The entries need to be copied exactly as they stand, images left out.

[Data entries]
———
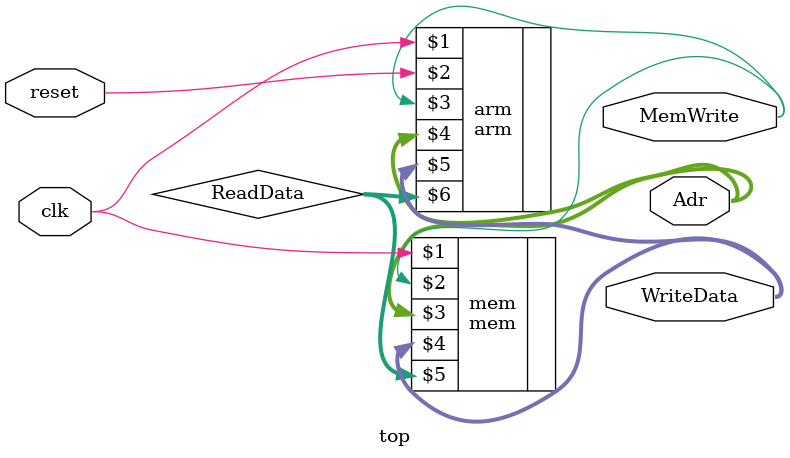
<source format=sv>
module top(input  logic        clk, reset, 
           output logic [31:0] WriteData, Adr, 
           output logic        MemWrite);

  logic [31:0] PC, Instr, ReadData;
  
  // instantiate processor and shared memory
  arm arm(clk, reset, MemWrite, Adr, 
          WriteData, ReadData);
  mem mem(clk, MemWrite, Adr, WriteData, ReadData);
endmodule
</source>
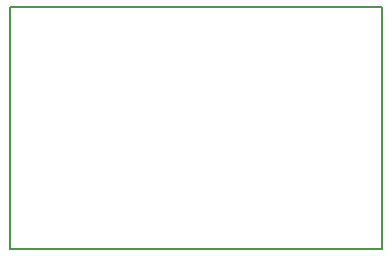
<source format=gm1>
G04 #@! TF.FileFunction,Profile,NP*
%FSLAX46Y46*%
G04 Gerber Fmt 4.6, Leading zero omitted, Abs format (unit mm)*
G04 Created by KiCad (PCBNEW 4.0.2-stable) date Thu May 19 00:56:02 2016*
%MOMM*%
G01*
G04 APERTURE LIST*
%ADD10C,0.100000*%
%ADD11C,0.150000*%
G04 APERTURE END LIST*
D10*
D11*
X98500000Y-71500000D02*
X98500000Y-91000000D01*
X130000000Y-71500000D02*
X130000000Y-92000000D01*
X130000000Y-71500000D02*
X98500000Y-71500000D01*
X98500000Y-92000000D02*
X130000000Y-92000000D01*
X98500000Y-91000000D02*
X98500000Y-92000000D01*
M02*

</source>
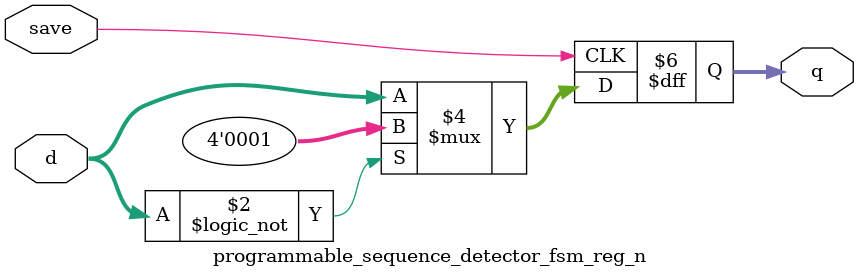
<source format=v>
module programmable_sequence_detector_fsm_reg_n(save, d, q);
	input            save;
	input      [3:0] d;
	output reg [3:0] q;
	always @(posedge save) begin
		if (d == 4'b0000) q <= 4'b0001; // Prevent zero from loaded as n.
		else q <= d;
	end
endmodule
</source>
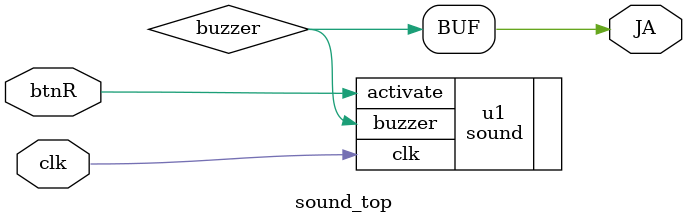
<source format=v>
`timescale 1ns / 1ps


module sound_top(
    input clk,
    input btnR,
    
    output reg JA
    );

wire buzzer;

assign buzzer = JA;

sound u1 (
.clk(clk),
.activate(btnR),
.buzzer(buzzer)
);
    
endmodule

</source>
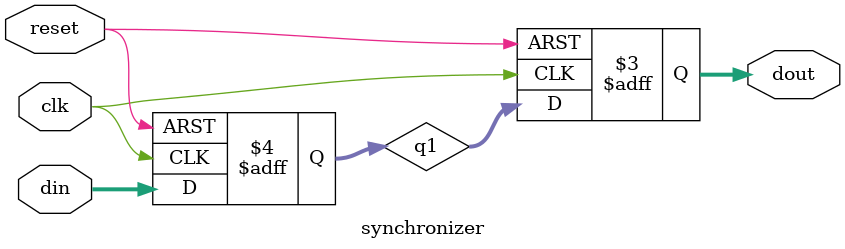
<source format=v>
module synchronizer #(parameter M=7) (
  input clk,reset,
  input [M:0]din,
  output reg [M:0]dout);
  
  reg [M:0]q1; 
  always @(posedge clk or negedge reset)begin
    if(!reset)begin
      q1<=0;
      dout<=0;end
    else begin
      q1<=din;
      dout<=q1; end
  end
endmodule

</source>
———
### EXERCISE RESPONSE
<source format=sv>
module top(input  logic        clk, reset, 
           output logic [31:0] WriteData, Adr, 
           output logic        MemWrite);

  logic [31:0] PC, Instr, ReadData;
  
  // instantiate processor and shared memory
  arm arm(clk, reset, MemWrite, Adr, 
          WriteData, ReadData);
  mem mem(clk, MemWrite, Adr, WriteData, ReadData);
endmodule
</source>
<source format=gm1>
G04 #@! TF.FileFunction,Profile,NP*
%FSLAX46Y46*%
G04 Gerber Fmt 4.6, Leading zero omitted, Abs format (unit mm)*
G04 Created by KiCad (PCBNEW 4.0.2-stable) date Thu May 19 00:56:02 2016*
%MOMM*%
G01*
G04 APERTURE LIST*
%ADD10C,0.100000*%
%ADD11C,0.150000*%
G04 APERTURE END LIST*
D10*
D11*
X98500000Y-71500000D02*
X98500000Y-91000000D01*
X130000000Y-71500000D02*
X130000000Y-92000000D01*
X130000000Y-71500000D02*
X98500000Y-71500000D01*
X98500000Y-92000000D02*
X130000000Y-92000000D01*
X98500000Y-91000000D02*
X98500000Y-92000000D01*
M02*

</source>
<source format=v>
module programmable_sequence_detector_fsm_reg_n(save, d, q);
	input            save;
	input      [3:0] d;
	output reg [3:0] q;
	always @(posedge save) begin
		if (d == 4'b0000) q <= 4'b0001; // Prevent zero from loaded as n.
		else q <= d;
	end
endmodule
</source>
<source format=v>
`timescale 1ns / 1ps


module sound_top(
    input clk,
    input btnR,
    
    output reg JA
    );

wire buzzer;

assign buzzer = JA;

sound u1 (
.clk(clk),
.activate(btnR),
.buzzer(buzzer)
);
    
endmodule

</source>
<source format=v>
module synchronizer #(parameter M=7) (
  input clk,reset,
  input [M:0]din,
  output reg [M:0]dout);
  
  reg [M:0]q1; 
  always @(posedge clk or negedge reset)begin
    if(!reset)begin
      q1<=0;
      dout<=0;end
    else begin
      q1<=din;
      dout<=q1; end
  end
endmodule

</source>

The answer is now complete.